New data from the British Association for Counselling and Psychotherapy (BACP) has revealed that almost three out of five (57.6%) therapists working with students in further and higher education reported an increase in stress related to studying over the past year.
Our annual Mindometer report, which surveyed over 3,000 members, also revealed that more than two in five (42.1%) therapists working with students saw an increase in their non-work or study related stress in their clients.
And over a quarter (26.8%) of therapists working with this population also saw an increase in work-related stress.
Students stress on the rise
Children, Young People and Families Lead at BACP, Jo Holmes, said:
“From increasing academic and rising financial pressures, the consequences of the pandemic and impact of university strikes, to loneliness and a poor work-life balance, students have faced a ‘perfect storm’ of stress that’s seriously impacting their mental health and wellbeing.
“Our members who support higher and further education students are witnessing this first hand. Worryingly, but not surprisingly, our survey shows that student stress is on the rise. We also know from previous data that demand for university counselling services is also on the rise too.
Therapy offers students a lifeline
“Therapy offers a lifeline to students and more investment is desperately needed to increase access to therapy. A therapist can help a student explore, understand, and cope with their thoughts and emotions about the unique set of challenges they are facing in their lives.

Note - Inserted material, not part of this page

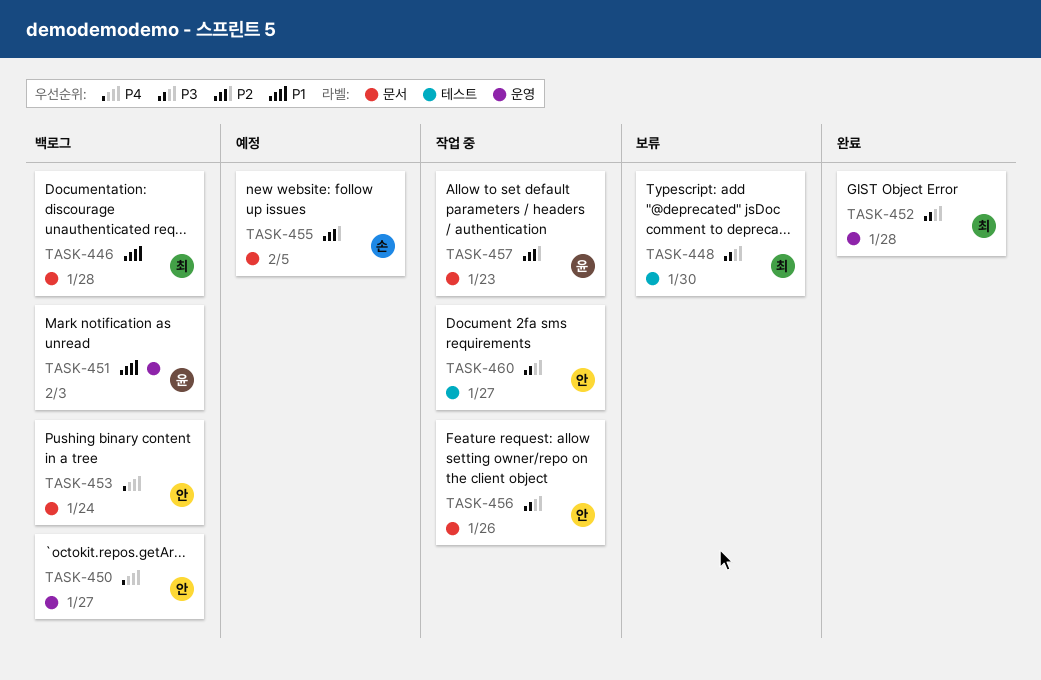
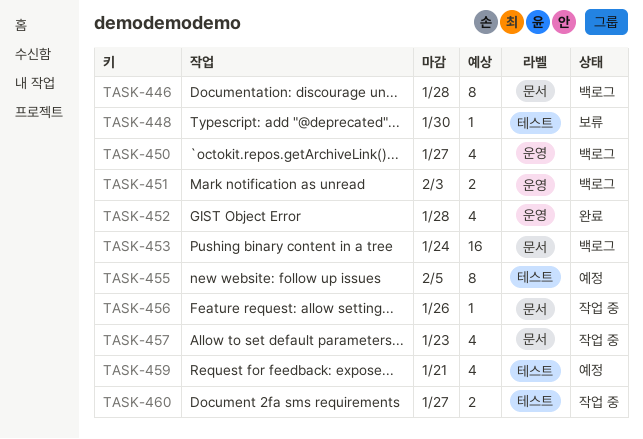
TASK-455, label: 문서 -> 테스트
TASK-459: none -> present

“Universities need professional counsellors working for in-house services, so students have access to the right support, at the right time. We also believe that a paid counsellor should be available in every secondary school, academy and FE college in England –in Scotland, Wales, and Northern Ireland young people have access to Government funded school and community counselling provision. We hope to see this reflected in the Chancellor’s Autumn Statement next month.”
Experienced university counsellor and BACP member, Janey Morrisey, said:
“I have seen a real rise in stress levels amongst the students over the last seven years – some even suffering from physical symptoms such as fatigue, hair loss and social stress. I’ve even seen students that haven’t been able to partake in normal student life due to the severity of their stress levels.
“There seems to be a mix of reasons of why students stress levels have increased – from fee related financial stress, as they have risen so much over the last few years, due to the pandemic. A lot of the students were massively affected, and still are, by the pandemic. Student stress levels is also always worse between November and February, when the weather changes. My waiting lists would triple as students battled with exams, graduation projects, and not as much happening socially in the winter -meaning less outlets for stress.
“During exam time or in the lead up to handing in their graduation projects, a lot of students I saw would not realise how their lifestyle was creating stress. Not sleeping, eating fast food, and ‘cramming’ revision were all contributing factors I saw on a daily basis. The students would then feel overwhelmed, emotional, or unable to cope, and they had not noticed that they had been suffering with building stress levels.
“For any students who feel they are struggling with stress, I’d advise you to reach out to your school or university wellbeing or counselling service. If you feel you are under pressure or feeling overwhelmed in any way, a fresh perspective can really help.”
BACP Mindometer survey
Our annual Mindometer survey provides an in-depth look at what therapists are currently experiencing in their practice - reflecting the mental health and wellbeing of the nation.
The total sample size was 3,071 therapists and the survey was carried out online. Fieldwork was undertaken between 21st August – 15th September 2023.